Big box gyms
Millennials don’t go in for giant gyms that offer every piece of exercise equipment on earth; instead, they want a tailor-made experience that lets them connect as a community, such as F45, Yoga by the Sea, Flow Athletic and Code 5. “Boutiques have successfully created the concept of ‘you show up, we will do the rest’ – all the person has to do is consistently get themselves to class and everything is set up for them to succeed,” says Conor O’Loughlin, CEO and founder of boutique fitness management software company Glofox. “In addition, the class-based nature of boutiques means that members are driven by the motivation and support of their fellow members.” This smaller membership base creates a tighter knit community, allowing members to feel part of something. “This explains why boutiques are good at building distinctive tribes their members are proud to show off and tell their friends about, which is why they are growing so rapidly,” he says.
But don’t count out big box gyms for good – if they can adapt. “Many of the big-box gyms are becoming more class-based and member-experience focused,” O’Loughlin says. “They also have the ability to price local independent studios out of the market, assuming they can modernise their programming, pricing and member experience.”
Millennials are picky about their condiments and as a result, this favourite of potato salad lovers everywhere has spoiled. Between 2012 and 2017, mayonnaise sales fell 6.7 percent and a viral US article claimed that the finicky tastes of millennials were to blame. But of course, mayo isn’t actually good for you, so those looking to eat healthier – which millennials are – may eschew the condiment. Companies like Heinz are now coming up with alternative mashups for basic mayo: Mayochup (mayonnaise and ketchup), Mayomust (mayo and mustard) and Mayocue (mayo and barbecue). The original is also getting a healthy mayo makeover: “Real Mayonnaise” is made from cage-free eggs, lemon juice, oil and vinegar.

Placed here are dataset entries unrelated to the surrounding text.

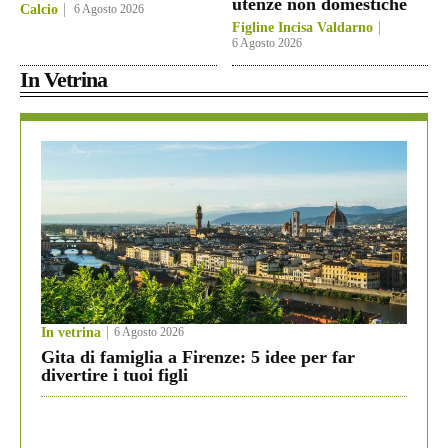
utenze non domestiche
Calcio
6 Agosto 2026
Figline Incisa Valdarno
6 Agosto 2026
In Vetrina
In vetrina
6 Agosto 2026
Gita di famiglia a Firenze: 5 idee per far
divertire i tuoi figli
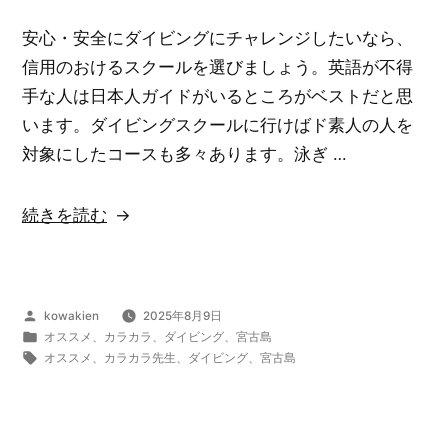
で
安心・安全にダイビングにチャレンジしたいなら、
見
信用のおけるスクールを選びましょう。英語が不得
回
手な人は日本人ガイドがいるところがベストだと思
す
います。ダイビングスクールに行けばド素人の人を
海
対象にしたコースも多々あります。泳ぎ …
底
の
“ラ
続きを読む
世
イ
界
セ
は
ン
非
投
kowakien
2025年8月9日
ス
稿
カ
オススメ
、
カラカラ
、
ダイビング
、
宮古島
常
を
者:
テ
タ
オススメ
、
カラカラ先生
、
ダイビング
、
宮古島
に
ゴ
グ:
取
リ
き
得
ー:
れ
し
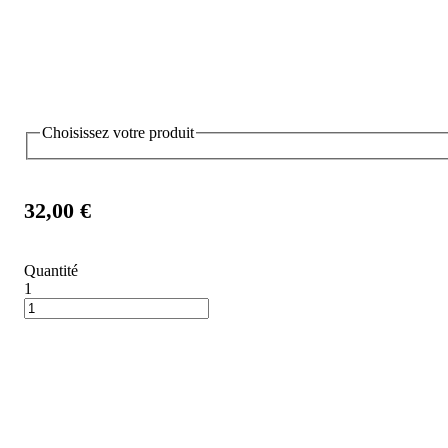
Choisissez votre produit
32,00 €
Quantité
1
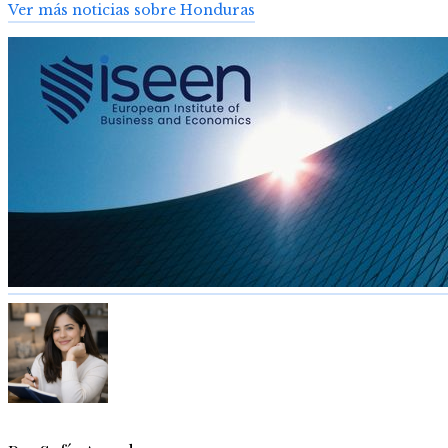
Ver más noticias sobre Honduras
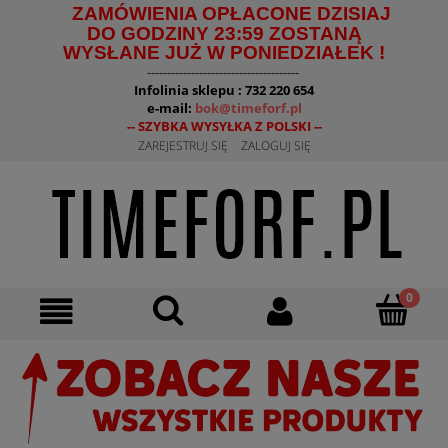
ZAMÓWIENIA OPŁACONE DZISIAJ
DO GODZINY 23:59 ZOSTANĄ
WYSŁANE JUŻ W PONIEDZIAŁEK !
--------------------------------------
Infolinia sklepu : 732 220 654
e-mail:
bok@timeforf.pl
-- SZYBKA WYSYŁKA Z POLSKI --
ZAREJESTRUJ SIĘ
ZALOGUJ SIĘ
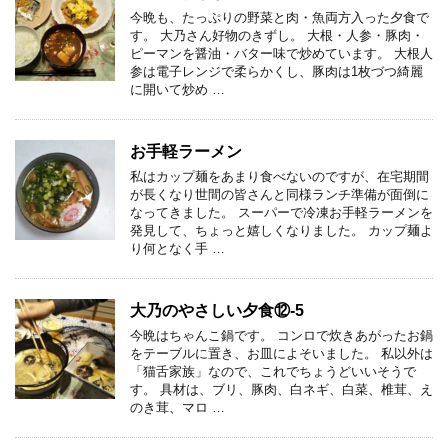
今晩も、たっぷりの野菜と肉・魚両方入った夕食で
す。 大乃さん好物のきずし。 大根・人参・豚肉・
ピーマンを醤油・バター味で炒めています。 大根人
参は電子レンジで柔らかくし、豚肉は1枚づつ綺麗
に開いて炒め …
お手軽ラーメン
私はカップ麺をあまり食べないのですが、在宅期間
が長くなり世間の皆さんと同様ランチ準備が面倒に
なってきました。 スーパーで冷凍お手軽ラーメンを
発見して、ちょっと嬉しくなりました。 カップ麺よ
り何となく手 …
大乃のやさしい夕食⑫-5
今晩はちゃんこ鍋です。 コンロで炊きあがったお鍋
をテーブルに置き、お皿によそいました。 私以外は
「猫舌家族」なので、これでちょうどいいそうで
す。 具材は、ブリ、豚肉、白ネギ、白菜、椎茸、え
のき茸、マロ …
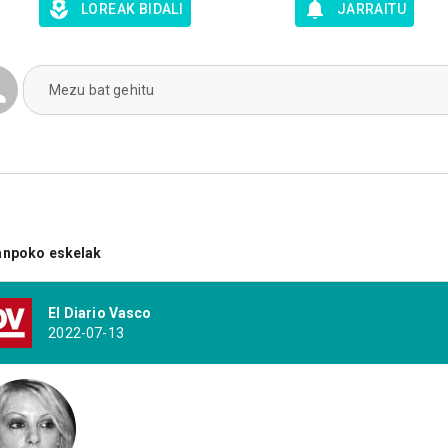
LOREAK BIDALI
JARRAITU
Mezu bat gehitu
anpoko eskelak
El Diario Vasco
2022-07-13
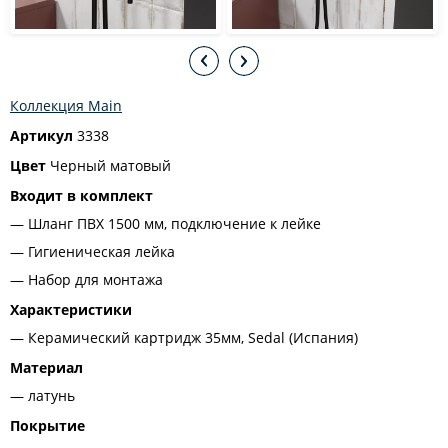
Коллекция Main
Артикул
3338
Цвет
Черный матовый
Входит в комплект
Шланг ПВХ 1500 мм, подключение к лейке
Гигиеническая лейка
Набор для монтажа
Характеристики
Керамический картридж 35мм, Sedal (Испания)
Материал
латунь
Покрытие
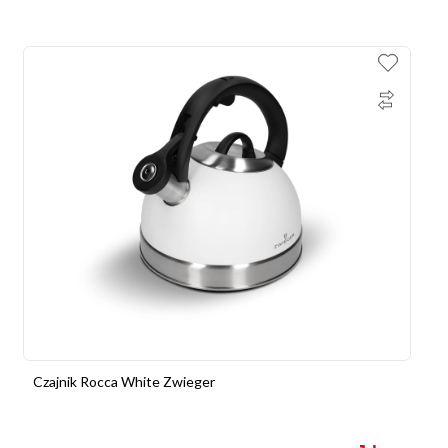
Czajnik Rocca White Zwieger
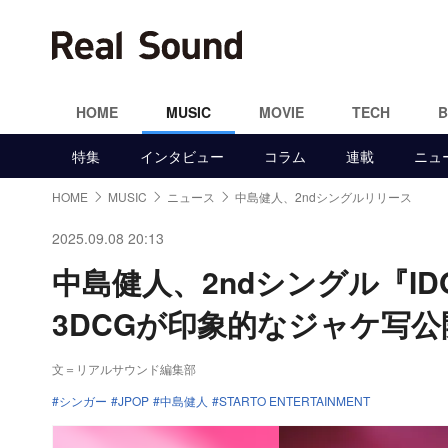
HOME
MUSIC
MOVIE
TECH
特集
インタビュー
コラム
連載
ニュ
HOME
MUSIC
ニュース
中島健人、2ndシングルリリース
2025.09.08 20:13
中島健人、2ndシングル『I
3DCGが印象的なジャケ写公
文＝リアルサウンド編集部
シンガー
JPOP
中島健人
STARTO ENTERTAINMENT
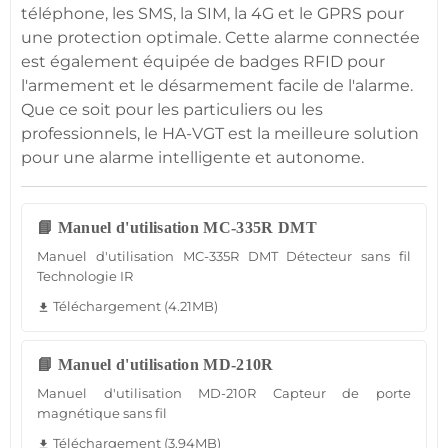
téléphone, les SMS, la SIM, la
4G
et le GPRS pour
une
protection
optimale. Cette
alarme
connectée
est également équipée de badges
RFID
pour
l'armement et le désarmement facile de l'
alarme
.
Que ce soit pour les particuliers ou les
professionnels, le
HA-VGT
est la meilleure solution
pour une
alarme
intelligente et autonome.
📘 Manuel d'utilisation MC-335R DMT
Manuel d'utilisation MC-335R DMT Détecteur sans fil
Technologie IR
Téléchargement (4.21MB)
file_download
📘 Manuel d'utilisation MD-210R
Manuel d'utilisation MD-210R Capteur de porte
magnétique sans fil
Téléchargement (3.94MB)
file_download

Another staple of the childhoods of many an older generation that’s being squashed by millennials? American cheese, which is often laden with preservatives or made with so little actual cheese it can only be called “cheese product.” Millennials strive for nothing if not authenticity, so they prefer real and more expensive, cheeses like asiago, gouda and fontina. Sales of Kraft Singles and Velvetta, meanwhile, are down 1.6 percent and have been dropping for the past several years. But if millennials are broke, why are they going for expensive cheese? “I see re-engaging with food choices and challenging the status quo around food, to be acting in one of the spaces where they are able to exert control,” Skinner says.